Reviewer Steven Reid covered the album for both Fireworks and Sea of Tranquillity. In his review for Fireworks, Reid commented "concept albums are all the rage, space-age themes hoping to comment on a grand scale being the order of the day. Not for the Scaramanga Six, this foursome bundling you into the boot of their car and laughing as you tumble into the land of Chronica. Yes, The Scarras have created a world to tell their stories, but the big picture they want reveal is one full of the insignificances we encounter every day... The Scaramanga Six have created more than a double album here, they've created a world. It isn't prog rock, but 'Chronica' may well be the most Progressive album I've heard all year."

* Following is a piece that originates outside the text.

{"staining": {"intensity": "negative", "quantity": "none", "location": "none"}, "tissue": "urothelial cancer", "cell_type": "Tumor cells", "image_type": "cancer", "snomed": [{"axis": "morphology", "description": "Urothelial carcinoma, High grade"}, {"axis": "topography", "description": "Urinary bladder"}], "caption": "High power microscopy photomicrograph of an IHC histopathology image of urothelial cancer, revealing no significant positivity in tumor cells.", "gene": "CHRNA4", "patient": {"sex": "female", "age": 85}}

For his Sea of Tranquillity review, Reid added "it's maybe all a bit mad, but it's a good mad, a welcoming mad, a reassuringly bonkers of a hatstand. And yet it's not, these tracks, split across two discs of ever shifting landscapes and trivialities that make the world go round, being honed, crafted and precise. Highlights don't just come thick and fast, they rush at you as though you're the main character in an action movie made of plasticine and dynamite... The superb production allows the crazy to sound cohesive and the pace at which you're presented ideas that remind of everything from Buffalo Tom and Hüsker Dü to The Dead Kennedys and The Cardiacs via XTC and King Crimson to The Knack and Abba, to simply be the Scaramanga Six. If you want pop, you got it. Rock? We got that too. Prog? Yeah, sure thing, it's in the corner necking with punk and trying to form a band with indie-pop... Doff your cap. Few bands could pull this off. Fewer would even try. The Scaramanga Six have created more than a double album here, they've created a world. One that's immediately recognisable and simultaneously remote and one that's worryingly like and unlike the one you and I are standing on right now."

== Track listing ==

===Disc 1 - "Chronica Part I"===

| No. | Title | Length |
|---|---|---|
| 1. | "The Narnials of Chronica" | 0:52 |
| 2. | "Somehow" | 4:53 |
| 3. | "As We Take the Stage" | 5:46 |
| 4. | "The Caretaker" | 4:57 |
| 5. | "Man or Marionette" | 3:25 |
| 6. | "Owned" | 6:53 |
| 7. | "Bark or Bite" | 1:07 |
| 8. | "What's the Time Mr. Wolf?" | 3:42 |
| 9. | "Can't Stop Won't Stop" | 4:14 |
| 10. | "This is Chronica" | 7:42 |

===Disc 2 - "Chronica Part II"===

| No. | Title | Length |
|---|---|---|
| 1. | "Flying Bastards" | 1:51 |
| 2. | "Fight or Flight" | 3:00 |
| 3. | "Dirty Subaru" | 2:19 |
| 4. | "Stabby Fork" | 4:35 |
| 5. | "The Apartment" | 1:55 |
| 6. | "Cheap Guitar" | 4:37 |
| 7. | "A Cold One at the Wits' End" | 3:39 |
| 8. | "Splendour's Faded Homeless" | 5:04 |
| 9. | "Human Oddity" | 4:02 |
| 10. | "The Creeps" | 3:20 |
| 11. | "My Pet Hate" | 5:05 |
| 12. | "Soaring" | 4:46 |

== Personnel ==
- Paul Morricone – vocals, guitars, keyboards, baritone saxophone, etc.
- Steven Morricone – vocals, bass guitar, keyboards, tenor saxophone, etc.